Ok, it is hard for a guy like me to swallow my pride and ask for help. But, I am sure that someone has had this problem, and I just don't have the time to screw around with this right now.

My 2001 863 Bobcat Skidloader. It either has a bad alternator or a bad battery.

Here is what she does.

If I put the trickle charger on the battery, it will start great for about 30 times, then start good for about 10 times, then barely start about 5 times. From my experence with running tractors, I understand that a diesel can run without use power from the alternator or battery once it is running. The only thing with the tractors was that the electronics and the lights would not work if the alternator was bad. My lights and dash work fine.

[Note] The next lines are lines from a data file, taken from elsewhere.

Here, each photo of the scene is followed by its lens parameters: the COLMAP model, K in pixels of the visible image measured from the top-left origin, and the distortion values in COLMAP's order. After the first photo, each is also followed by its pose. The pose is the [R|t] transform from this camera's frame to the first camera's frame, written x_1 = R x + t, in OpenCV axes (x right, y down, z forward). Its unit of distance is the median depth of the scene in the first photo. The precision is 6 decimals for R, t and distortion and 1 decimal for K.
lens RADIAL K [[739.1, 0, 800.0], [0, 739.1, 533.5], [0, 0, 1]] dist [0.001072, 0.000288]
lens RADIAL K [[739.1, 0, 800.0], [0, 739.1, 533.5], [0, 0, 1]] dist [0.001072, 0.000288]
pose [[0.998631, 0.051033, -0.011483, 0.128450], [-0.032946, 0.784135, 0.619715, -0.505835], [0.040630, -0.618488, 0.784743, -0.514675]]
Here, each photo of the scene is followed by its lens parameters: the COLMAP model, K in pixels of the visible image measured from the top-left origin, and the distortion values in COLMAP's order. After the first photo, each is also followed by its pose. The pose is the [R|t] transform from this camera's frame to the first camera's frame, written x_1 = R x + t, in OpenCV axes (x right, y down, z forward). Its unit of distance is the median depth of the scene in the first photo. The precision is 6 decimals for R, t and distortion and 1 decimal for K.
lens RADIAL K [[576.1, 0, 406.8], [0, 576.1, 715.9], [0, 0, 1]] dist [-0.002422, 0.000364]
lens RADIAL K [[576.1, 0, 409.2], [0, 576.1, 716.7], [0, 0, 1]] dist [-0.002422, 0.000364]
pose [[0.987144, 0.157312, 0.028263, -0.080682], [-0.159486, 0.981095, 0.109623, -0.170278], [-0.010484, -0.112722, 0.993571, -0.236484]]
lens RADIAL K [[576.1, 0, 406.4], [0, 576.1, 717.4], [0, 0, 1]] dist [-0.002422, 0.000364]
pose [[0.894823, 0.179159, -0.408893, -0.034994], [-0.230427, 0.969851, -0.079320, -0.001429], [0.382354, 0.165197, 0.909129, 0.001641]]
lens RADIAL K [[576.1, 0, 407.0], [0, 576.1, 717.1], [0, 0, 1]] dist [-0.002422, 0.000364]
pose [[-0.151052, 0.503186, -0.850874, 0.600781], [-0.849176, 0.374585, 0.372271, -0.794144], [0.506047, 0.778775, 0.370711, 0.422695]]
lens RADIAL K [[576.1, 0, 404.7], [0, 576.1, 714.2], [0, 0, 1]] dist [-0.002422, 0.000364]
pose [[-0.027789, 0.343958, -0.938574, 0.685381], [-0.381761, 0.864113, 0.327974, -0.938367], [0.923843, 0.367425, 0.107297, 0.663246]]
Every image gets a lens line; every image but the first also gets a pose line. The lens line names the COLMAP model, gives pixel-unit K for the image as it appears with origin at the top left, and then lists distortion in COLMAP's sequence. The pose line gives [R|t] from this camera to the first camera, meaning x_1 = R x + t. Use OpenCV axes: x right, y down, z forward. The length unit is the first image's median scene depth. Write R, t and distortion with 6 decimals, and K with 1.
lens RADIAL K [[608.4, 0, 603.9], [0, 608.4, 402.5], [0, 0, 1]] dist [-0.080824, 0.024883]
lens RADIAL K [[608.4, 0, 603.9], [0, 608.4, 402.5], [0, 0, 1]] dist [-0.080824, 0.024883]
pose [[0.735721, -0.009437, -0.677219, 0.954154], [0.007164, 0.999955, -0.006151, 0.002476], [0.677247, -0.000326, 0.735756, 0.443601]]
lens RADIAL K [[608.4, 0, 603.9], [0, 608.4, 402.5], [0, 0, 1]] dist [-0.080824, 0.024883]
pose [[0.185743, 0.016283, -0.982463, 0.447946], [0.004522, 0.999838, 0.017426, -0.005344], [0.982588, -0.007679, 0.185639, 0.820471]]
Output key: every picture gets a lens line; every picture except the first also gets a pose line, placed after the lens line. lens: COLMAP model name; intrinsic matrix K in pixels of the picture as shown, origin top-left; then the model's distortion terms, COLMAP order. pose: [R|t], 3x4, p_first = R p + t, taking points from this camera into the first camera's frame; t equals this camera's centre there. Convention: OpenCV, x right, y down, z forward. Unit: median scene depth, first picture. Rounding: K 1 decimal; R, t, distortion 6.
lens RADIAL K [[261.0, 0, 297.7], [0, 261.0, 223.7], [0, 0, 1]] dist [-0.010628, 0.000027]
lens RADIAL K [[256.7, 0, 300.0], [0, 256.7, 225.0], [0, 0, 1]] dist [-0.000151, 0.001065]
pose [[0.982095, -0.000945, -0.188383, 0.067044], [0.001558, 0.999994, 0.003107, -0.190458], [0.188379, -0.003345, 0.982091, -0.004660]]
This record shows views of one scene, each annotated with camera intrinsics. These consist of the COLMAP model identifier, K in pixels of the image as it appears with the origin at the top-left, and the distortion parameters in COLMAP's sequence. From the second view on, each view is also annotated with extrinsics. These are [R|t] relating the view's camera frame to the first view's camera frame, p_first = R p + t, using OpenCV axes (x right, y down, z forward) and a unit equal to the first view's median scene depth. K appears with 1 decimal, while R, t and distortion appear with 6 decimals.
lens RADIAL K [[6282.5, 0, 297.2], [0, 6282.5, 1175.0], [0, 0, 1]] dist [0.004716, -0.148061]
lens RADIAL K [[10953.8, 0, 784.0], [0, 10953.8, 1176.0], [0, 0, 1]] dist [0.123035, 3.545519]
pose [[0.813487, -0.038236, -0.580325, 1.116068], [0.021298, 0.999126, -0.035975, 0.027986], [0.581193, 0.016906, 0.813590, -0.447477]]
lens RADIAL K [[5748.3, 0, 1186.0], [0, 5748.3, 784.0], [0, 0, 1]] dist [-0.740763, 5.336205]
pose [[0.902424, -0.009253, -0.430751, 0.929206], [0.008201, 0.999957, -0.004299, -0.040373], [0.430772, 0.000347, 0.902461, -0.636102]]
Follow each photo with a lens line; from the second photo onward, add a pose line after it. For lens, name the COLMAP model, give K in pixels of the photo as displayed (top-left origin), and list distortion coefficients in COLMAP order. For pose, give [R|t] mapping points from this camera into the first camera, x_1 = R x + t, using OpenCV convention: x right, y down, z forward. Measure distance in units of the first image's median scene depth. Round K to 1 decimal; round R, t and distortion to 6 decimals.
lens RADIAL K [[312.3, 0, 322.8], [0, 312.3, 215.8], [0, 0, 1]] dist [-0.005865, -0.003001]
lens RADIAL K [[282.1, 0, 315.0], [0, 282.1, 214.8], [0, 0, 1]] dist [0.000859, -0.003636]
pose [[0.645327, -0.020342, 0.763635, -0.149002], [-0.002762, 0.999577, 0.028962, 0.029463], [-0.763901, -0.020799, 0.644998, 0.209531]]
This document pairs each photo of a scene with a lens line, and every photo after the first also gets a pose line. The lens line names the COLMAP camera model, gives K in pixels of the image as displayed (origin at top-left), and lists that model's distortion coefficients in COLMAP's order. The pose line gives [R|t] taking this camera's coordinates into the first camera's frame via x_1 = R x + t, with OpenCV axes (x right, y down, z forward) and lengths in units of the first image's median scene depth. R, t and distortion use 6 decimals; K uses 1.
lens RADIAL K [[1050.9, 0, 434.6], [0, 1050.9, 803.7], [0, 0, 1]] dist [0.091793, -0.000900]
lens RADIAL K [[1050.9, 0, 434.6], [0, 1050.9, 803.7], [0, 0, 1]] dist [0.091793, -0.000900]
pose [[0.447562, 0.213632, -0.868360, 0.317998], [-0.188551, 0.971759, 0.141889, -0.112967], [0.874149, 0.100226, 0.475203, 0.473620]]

The other part is once it starts going getting down to the good starts, I have put a voltage tester on the battery and it still reads 12.84V. Does that mean that the battery is just a weak battery or the alternator is shot and not putting a good charge to the battery?

Any help would be great.


----------



## xtreem3d (Nov 26, 2005)

a very quick check we used to do was hold a screwdriver blade right behind the center of the alt to see if it was magnetic if it wasn't them alt or reg were probably bad


----------



## Philbilly2 (Aug 25, 2007)

What does that show? I have never heard of that.


----------



## Plowfixguys (Oct 17, 2009)

12.84 volts is low. You should have about 13.5 I have seen them run as high as 14.5. The alternator has to charge above battery voltage to keep it charged. Make sure belt is not slipping and cables are clean at the battery, alternator and ground. If all is good find a rebuilder and have it bench tested.


----------